Shape of Object(s): Not specified
Size of Object(s): Not specified
Color of Object(s): Not specified
Distance to Object(s): Not specified
Height & Speed: Described as moving at “terrific speed”; altitude not specified
Number of Witnesses: 4 — Mrs. R.F. Lock and her three sons; no other persons reported observing the objects
Special Features/Characteristics: Large count (~two dozen); formation behavior — a V-formation reforming into a straight line; high speed; children’s initial identification as “ducks”; no other neighborhood witnesses; occurred at the height of the July 1947 wave
Case Status: Insufficient Data
Source: Local newspaper report (text not preserved on the live page; the account reads as a contemporaneous Mission/Fraser Valley press item). Source field currently blank — needs attribution.
Summary/Description: On the evening of July 10, 1947, at about 9:50 PM in Mission, British Columbia, Mrs. R.F. Lock of Welton Avenue and her three sons reported seeing “mysterious flying saucers.” The boys first drew their mother’s attention by exclaiming “Look, look at the ducks.” Mrs. Lock observed approximately two dozen objects fly first in a V-formation, then reform into a straight line, moving at a terrific speed before disappearing. No other persons were reported to have witnessed the phenomenon.
Related Cases: 1947 Kenneth Arnold sighting | 1947 United Air Lines Flight 105 (Idaho, formation discs) | broader July 1947 nationwide/Canadian disc wave | other 1947 British Columbia reports
DETAILED REPORT
This is a short, contemporaneous-style local report from the height of the July 1947 wave, set in the town of Mission in British Columbia’s Fraser Valley. The witnesses were Mrs. R.F. Lock of Welton Avenue and her three sons. By the account, it was the boys who first noticed something in the sky at about 9:50 on a Tuesday evening, calling out “Look, look at the ducks” — a detail that is both charming and analytically important, since it records the witnesses’ own first, instinctive interpretation. When Mrs. Lock looked, she reported seeing approximately two dozen objects that did not behave like a flock she could identify: they flew first in a V-formation and then reformed into a straight line, moving at what she called a terrific speed before disappearing from view.
The report’s notable features are the object count and the formation behavior. Two dozen objects is a large number, and the transition from a V into a straight line is a specific, structured maneuver. Against that, the account is thin on the details that would allow discrimination: no shape, color, size, altitude, or duration is recorded, and the only described motion characteristics are “terrific speed” and the formation change. The report explicitly notes that no other persons observed the phenomenon, which means the case rests on a single family group of four, with the mother as the principal adult witness.

[Extracted data]
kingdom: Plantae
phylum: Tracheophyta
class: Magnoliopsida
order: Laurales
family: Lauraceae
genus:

[The tasks]
1. In the sighting report, which fields have an entry that reads only "Not specified"?
2. According to the sighting report, what time did the sighting take place?
The data aren't needed here.

[Outputs for the tasks]
1. Shape of Object(s), Size of Object(s), Color of Object(s), Distance to Object(s)

2. At about 9:50 PM.